Westfield, like many high schools, retains three seasons of athletics. In those three seasons there are 30 varsity sports teams and between all these teams there are more than 1,000 athletes. Each one of these athletes deals with aches, pains and bothers that result from their sport and may threaten their performance. The only way these athletes can treat their afflictions is with the help of the school’s athletic trainers, Steve Barandica and Nicole Castellano. The only problem is that it is extremely difficult for two people to treat hundreds and hundreds of athletes, and thus extra help is needed. Westfield enlists this help through student trainers.
Currently some of WHS’s student athletic trainers include second-year masters student Sage Wallace from Seton Hall and junior Tayla O’Brien from Kean. The two students each work with the school for about a semester. Wallace was given the option of choosing between a college, professional or high school athletic program, while O’Brien was assigned to work with Westfield.
“[Seton Hall] gives [student athletic trainers] options of where we would like to go. We can go to either a high school or a college or [a professional team] and I was assigned here based on my [teacher],” said Wallace. “[The internship] gives us a lot of experience outside of the classroom. In the classroom we learn about different injuries and different situations, but this gives us the opportunity to put those learning topics in top place.”
“In this major you don’t learn unless you’re hands on doing [athletic training] and you make your mistakes, but that’s how you learn, you don’t learn [real experiences] from tests and textbooks,” said O’Brien.
How it works is that Westfield affiliates itself with the athletic training programs at Seton Hall, Kean and Montclair State. The three universities send WHS their students to do their clinical rotations, the same way doctors do residencies in a hospital, and in return receive college credits as well as experience. Barandica and Castellano act as clinical preceptors, guiding O’Brien, Wallace and others through their clinical rotations.
“It helps us out a lot. We provide them an opportunity to learn, but at the same time they’re helping us tape, they’re helping us set up, they’re helping us provide better care, it’s a pretty good experience,” said Barandica. “Athletic training is very much so a hands-on kind of field, so they need to get some kind of experience working with athletes one-on-one to prepare them for the real world.”
“The more times they tape, the better they get at it. If you’re just taping fake injuries in college it’s not as [effective]. The more kids they touch, the more tape they do, the more comfortable they feel, the better their skills get as they proceed through their programs,” said Castellano.
The program began around 1993 with then-head athletic trainer, and current athletic director, Sandy Mamary. At the time Mamary was the lone athletic trainer at WHS. At the same time it was the responsibility of the athletic trainer to handle more than just WHS athletes, but Edison and Roosevelt Intermediate School athletes as well. “Back then we had full complements of Edison teams and full complements of Roosevelt teams, there was a lot going on and I was the only trainer,” said Mamary. There was no money in the district’s budget to hire more trainers and Mamary alone could not handle the hundreds of athletes she received each season. This was a demanding task, a difficult one for a single person to handle alone. Thus Mamary got creative.
Kean University at the time had an athletic training program, but it was not yet a degree, instead it was umbrellaed under a physical education degree. With a friend and fellow athletic trainer, Mamary ventured to Kean where she and her colleague became adjunct professors. She then taught two morning courses on top of her duties as a trainer for WHS.
“A friend of mine, who was the athletic trainer at Union High School, she’s like, ‘come on we’re gonna go to Kean University and let’s see what we can do,’ and we became adjunct professors in their athletic training program,” said Mamary. “Once we started to get immersed in their education of athletic trainers, then part of that was they had all these students who needed to go out into the field and learn the craft.”
As an adjunct professor, Mamary and her friend established the connection between Kean, Westfield and Union High School that allowed students studying athletic training to come to the two high schools and gain real-world experience in their field.

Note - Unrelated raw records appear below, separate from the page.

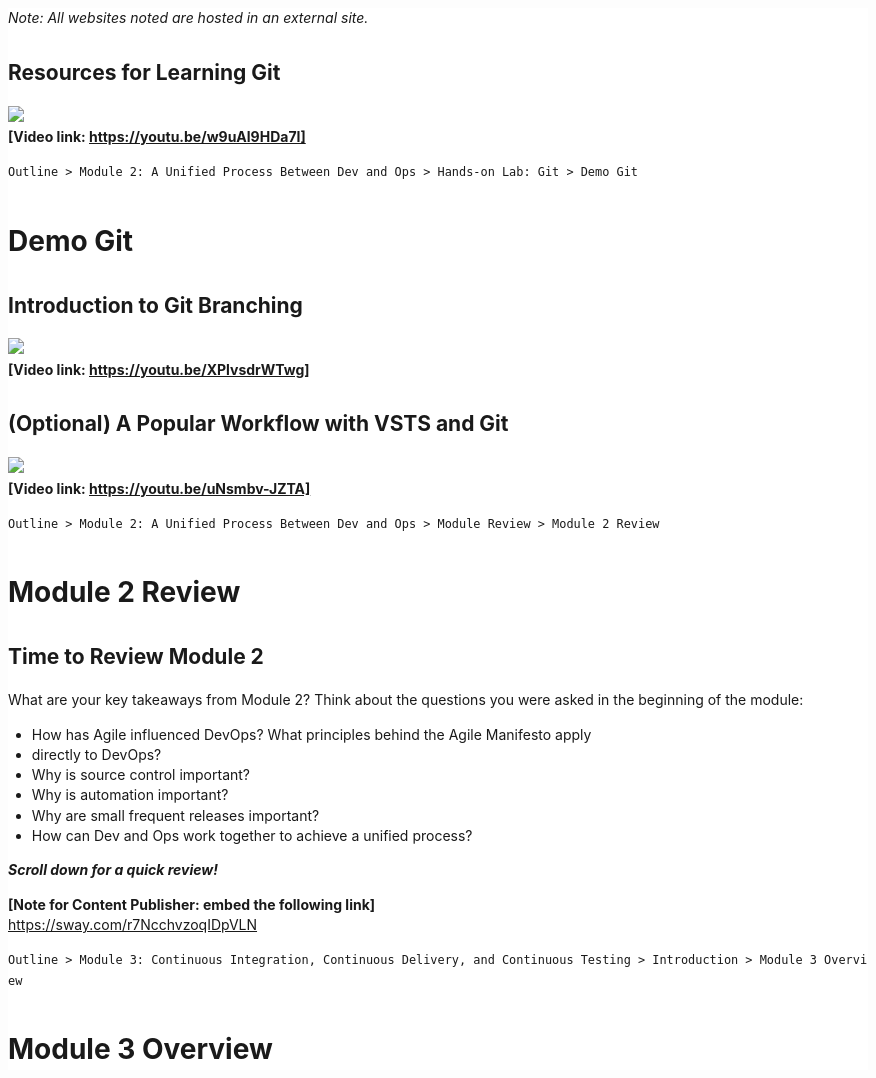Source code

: *Note: All websites noted are hosted in an external site.*

## Resources for Learning Git ##
![](http://i.imgur.com/mBKU7Le.jpg)<br>
**[Video link: https://youtu.be/w9uAl9HDa7I]**


`Outline > Module 2: A Unified Process Between Dev and Ops > Hands-on Lab: Git > Demo Git `

# Demo Git #

## Introduction to Git Branching ##
![](http://i.imgur.com/mBKU7Le.jpg)<br>
**[Video link: https://youtu.be/XPlvsdrWTwg]**

## (Optional) A Popular Workflow with VSTS and Git ##
![](http://i.imgur.com/mBKU7Le.jpg)<br>
**[Video link: https://youtu.be/uNsmbv-JZTA]**


`Outline > Module 2: A Unified Process Between Dev and Ops > Module Review > Module 2 Review `

# Module 2 Review #

## Time to Review Module 2 ##

What are your key takeaways from Module 2? Think about the questions you were asked in
the beginning of the module:

- How has Agile influenced DevOps? What principles behind the Agile Manifesto apply
- directly to DevOps?
- Why is source control important?
- Why is automation important?
- Why are small frequent releases important?
- How can Dev and Ops work together to achieve a unified process?

***Scroll down for a quick review!***

**[Note for Content Publisher: embed the following link]**   
<a href="https://sway.com/r7NcchvzoqIDpVLN" title="" target="_blank">https://sway.com/r7NcchvzoqIDpVLN</a>


`Outline > Module 3: Continuous Integration, Continuous Delivery, and Continuous Testing > Introduction > Module 3 Overview `

# Module 3 Overview #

The program’s results have been indisputable. The program has grown beyond Kean and has spread to Seton Hall and Montclair State as well. With the work Westfield is doing, working with Westfield athletics has become a coveted opportunity for students at any of the aforementioned universities. Barandica, Westfield’s very own head athletic trainer, went through Westfield as an intern before he was later called back for his current position. Castellano, the current assistant athletic trainer, also went through Westfield as a student trainer before returning.

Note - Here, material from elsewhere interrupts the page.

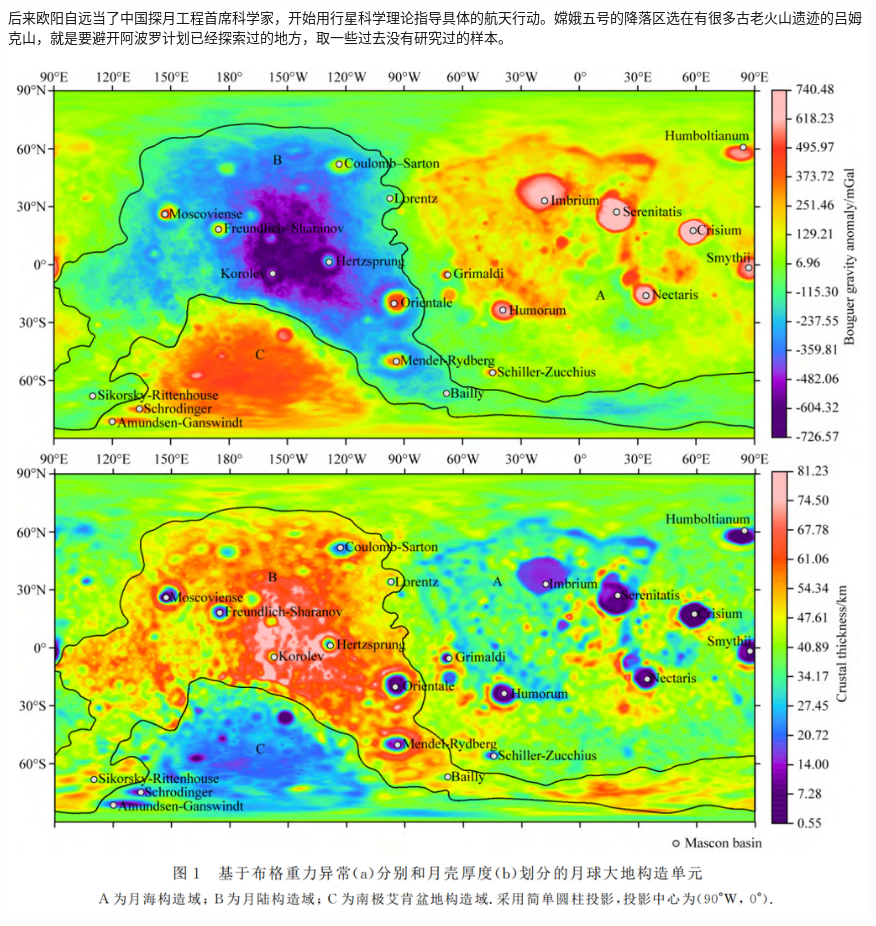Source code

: 后来欧阳自远当了中国探月工程首席科学家，开始用行星科学理论指导具体的航天行动。嫦娥五号的降落区选在有很多古老火山遗迹的吕姆克山，就是要避开阿波罗计划已经探索过的地方，取一些过去没有研究过的样本。

![](images/btnews/0201_0300/0225/media/image4.png)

“It was very time consuming,” said Mamary of her time working with student trainers. “But that was during the day. After school it was fantastic because there were more of me. Kids got to get tape faster, kids were out to practice faster, it was all about getting the kids to practice faster and safer, that’s what it was all about and that worked and it still works today.”

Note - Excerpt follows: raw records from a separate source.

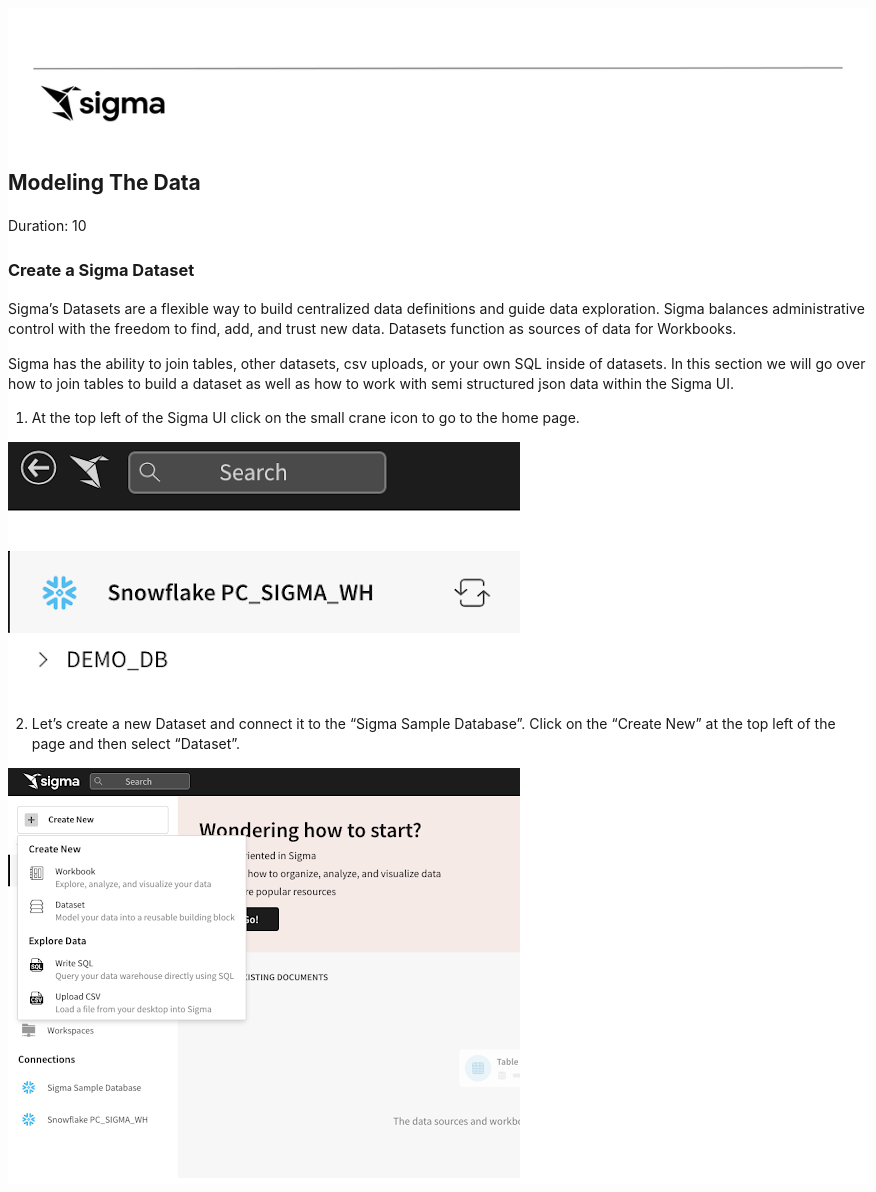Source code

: ![Footer](assets/Sigma_Footer.png)


## Modeling The Data
Duration: 10


### Create a Sigma Dataset
Sigma’s Datasets are a flexible way to build centralized data definitions and guide data exploration. Sigma balances administrative control with the freedom to find, add, and trust new data. Datasets function as sources of data for Workbooks.

Sigma has the ability to join tables, other datasets, csv uploads, or your own SQL inside of datasets. In this section we will go over how to join tables to build a dataset as well as how to work with semi structured json data within the Sigma UI.

1. At the top left of the Sigma UI click on the small crane icon to go to the home page.

![Navigate Home](assets/Modeling_and_Accessing_The_Data_1.png)

2. Let’s create a new Dataset and connect it to the “Sigma Sample Database”. Click on the “Create New” at the top left of the page and then select “Dataset”.

![Create Dataset](assets/Modeling_and_Accessing_The_Data_2.png)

In a job that may go overlooked by those that rely on them, the student athletic trainer has been an important position at the high school for almost 30 years. Through the help of various universities, hundreds of students have been given an opportunity to learn in the real world and create for themselves the connections and experience necessary to thrive in a future of athletic training. Without these student trainers it is easy to imagine the athletic office could become overwhelmed and incapable of giving all athletes the care and treatment they need and deserve. The student trainer has been and continues to be a pillar in Westfield’s athletic community.